Pihaknya melakukan pengamanan demo pelajar sebanyak tiga kali.
"Yang pertama tanggal 25 (September, red), itu rata-rata pelajar SMK dari Jakarta."
"Dan kalau kami lihat, mereka seperti terkoordinir. Jadi mereka berjalan bersama-sama, bergelombang," ujar dia.
Namun, saat dihalau, ada sosok orang yang dicurigai sebagai penggerak massa, kabur.
Lantas, pada 30 September, polisi juga mengamankan sejumlah pelajar.
Keesokan harinya, pada 1 Oktober, kepolisian menerima laporan dari masyarakat, ada orang yang tidur dengan pakaian anak sekolah di dekat stasiun kereta dan di depan kejaksaan negeri.
Polisi mendatangi lokasi dan mendapati sejumlah orang yang tidur di sana.
"Awalnya kami hanya melihat sekitar 20an, tapi setelah kami sisir di sekitar stasiun dan terminal ada 64," ujar dia.
Tak cukup sampai di situ, kondisi para pendemo yang berpakaian ala siswa SMK ini sangat capek dan lelah.
"Kami tanya, mereka juga belum makan.
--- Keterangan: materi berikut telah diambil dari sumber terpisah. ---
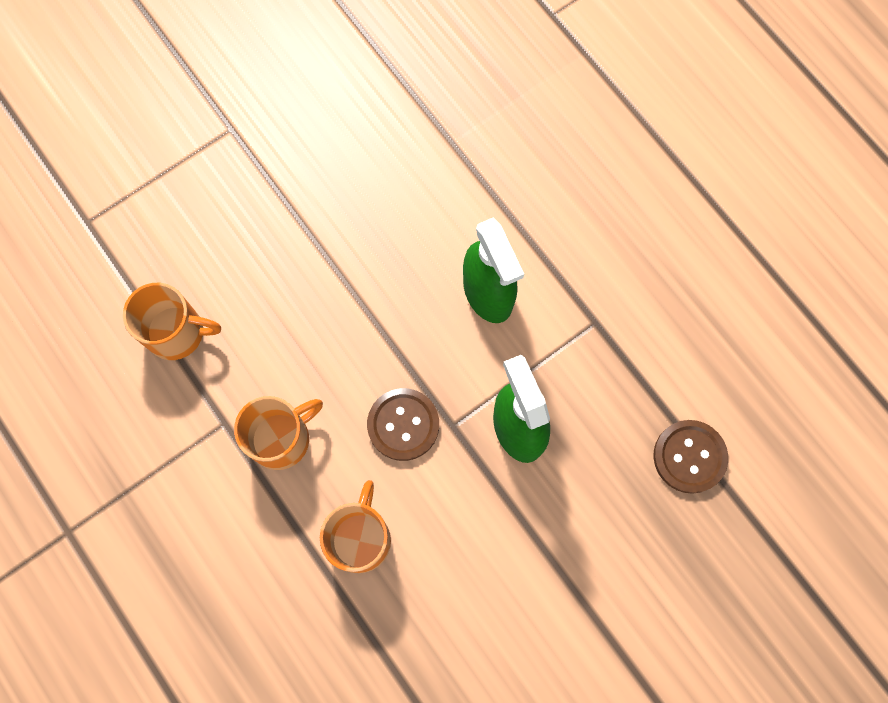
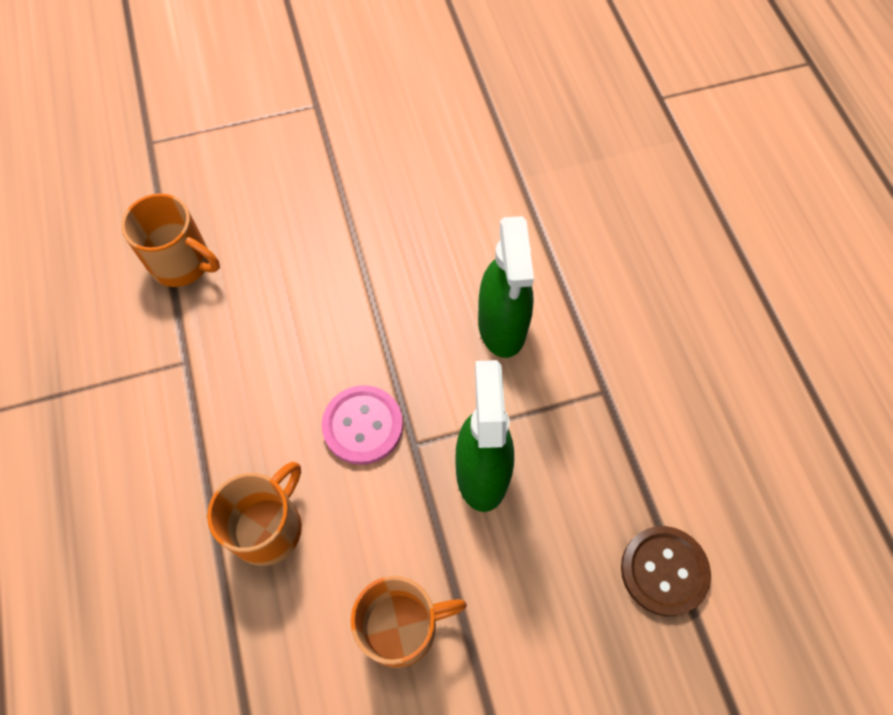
camera: 20 degrees right, 10 degrees down
orange mug [234,396,323,470] -> orange mug moved to [351,576,467,668]
brown button [367,388,439,461] -> pink button [322,385,403,465]

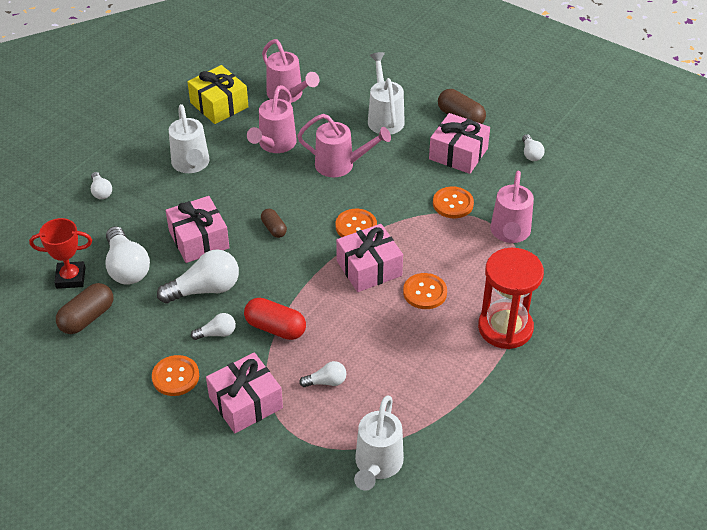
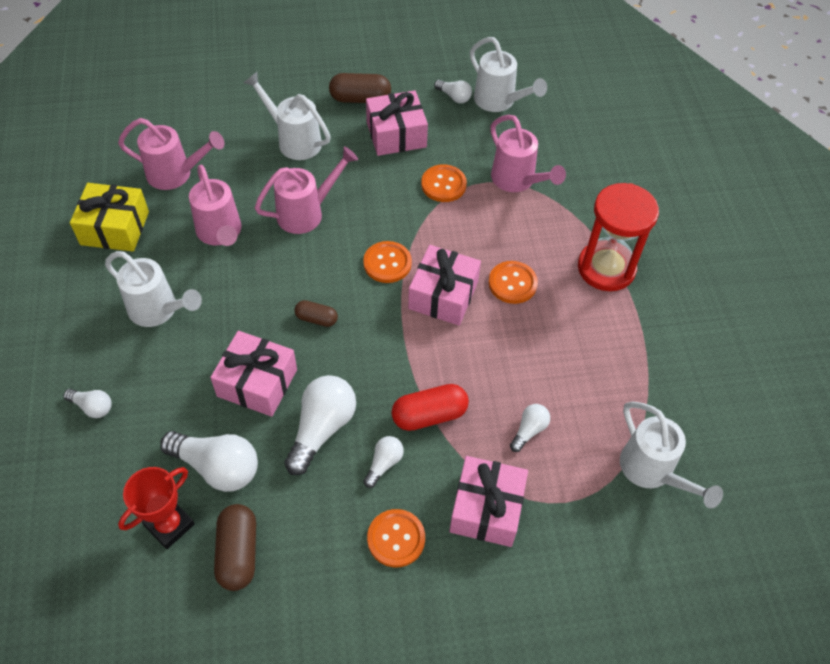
camera: 45 degrees left, 10 degrees up
none -> white watering can [470,37,547,112]

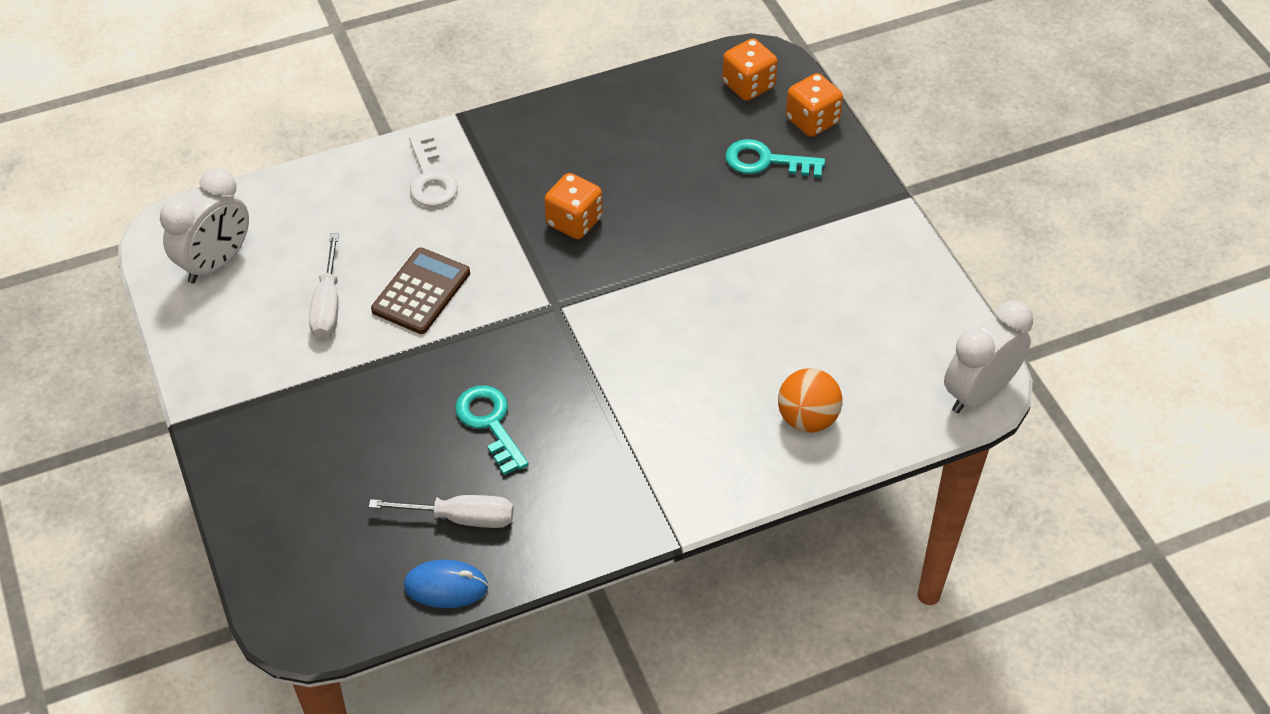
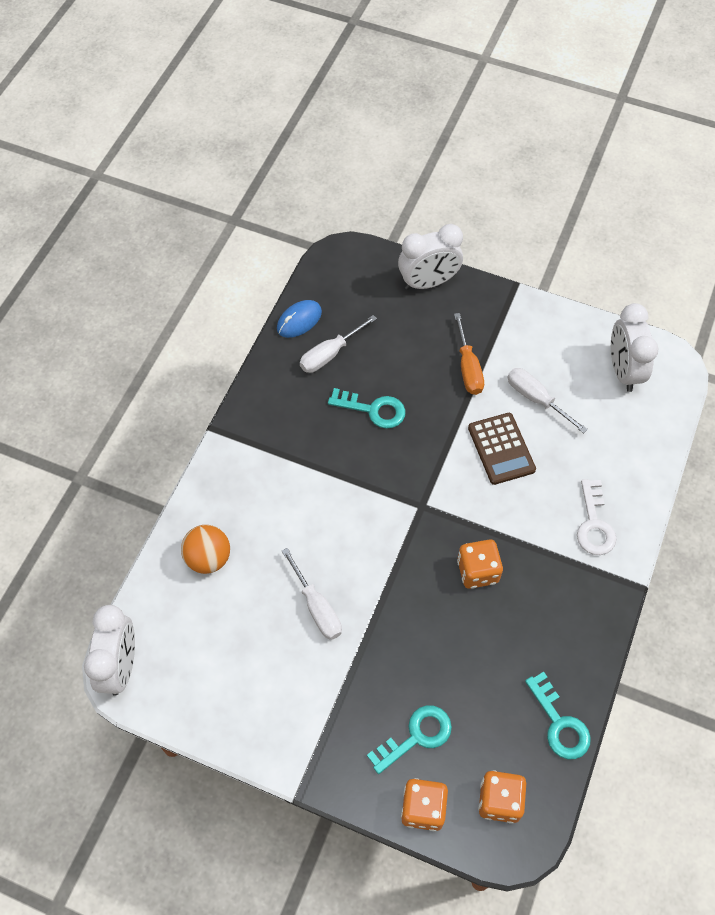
camera: 135 degrees right, 10 degrees up
white key [409,133,458,207] -> white key turned 120 degrees counterclockwise [577,479,617,555]
none -> white screwdriver [282,548,342,640]
none -> white clock [398,224,463,290]
none -> orange screwdriver [454,313,484,395]
none -> turquoise key [525,672,591,759]

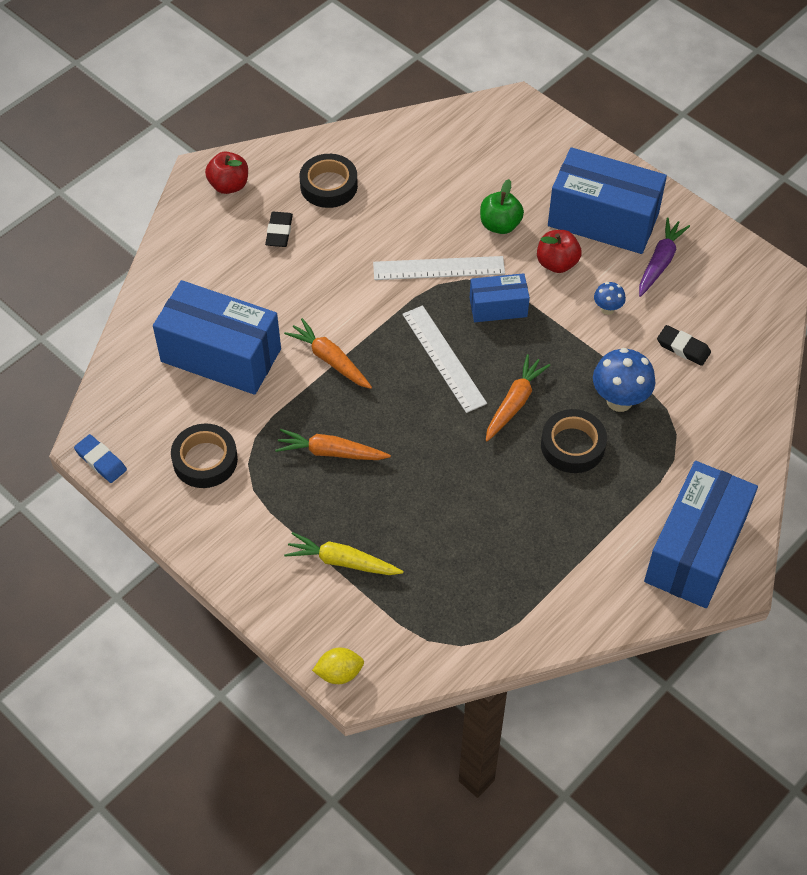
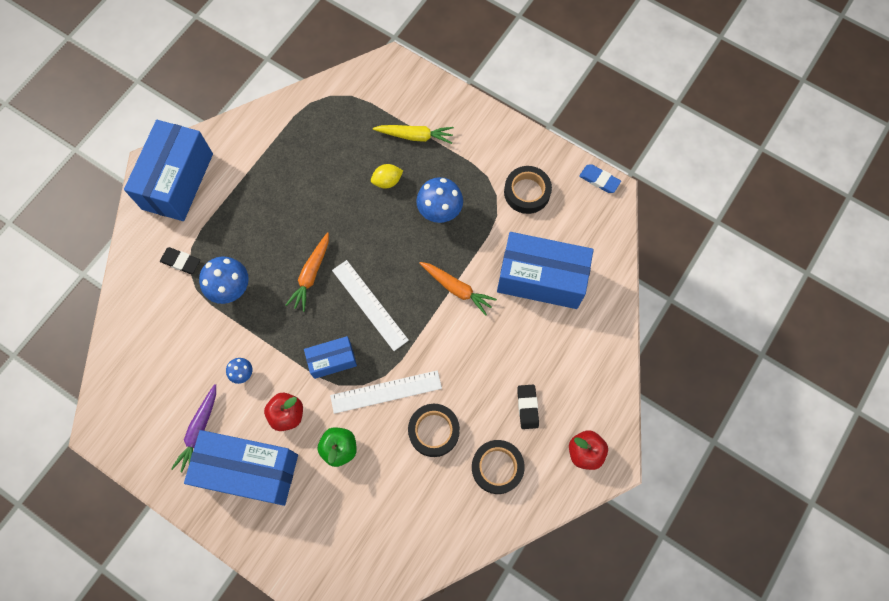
camera: 170 degrees right, 15 degrees up
orange carrot [275,429,391,460] -> blue mushroom [416,177,463,223]
yellow lemon [312,648,364,684] -> yellow lemon moved to [371,164,403,188]
black tape [541,409,607,473] -> black tape moved to [408,404,460,457]
black eraser [657,325,711,366] -> black eraser moved to [160,247,200,274]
Kami tanya, mereka mau ke mana? mereka mau pulang," beber Budhi.
Dari 64 orang yang diamankan tersebut, 15 di antaranya bukan pelajar SMK.
Termasuk sosok bernama Rahmat Hidayat dan Widodo yang disebut sebagai pendemo 'jadi-jadian.'
Menurut Budhi, sejumlah orang diminta untuk datang ke DPR untuk 'meramaikan' aksi demo.
"Meramaikan dalam tanda kutip, seperti membuat huru-hara sehingga seolah-olah nantinya membuat chaos."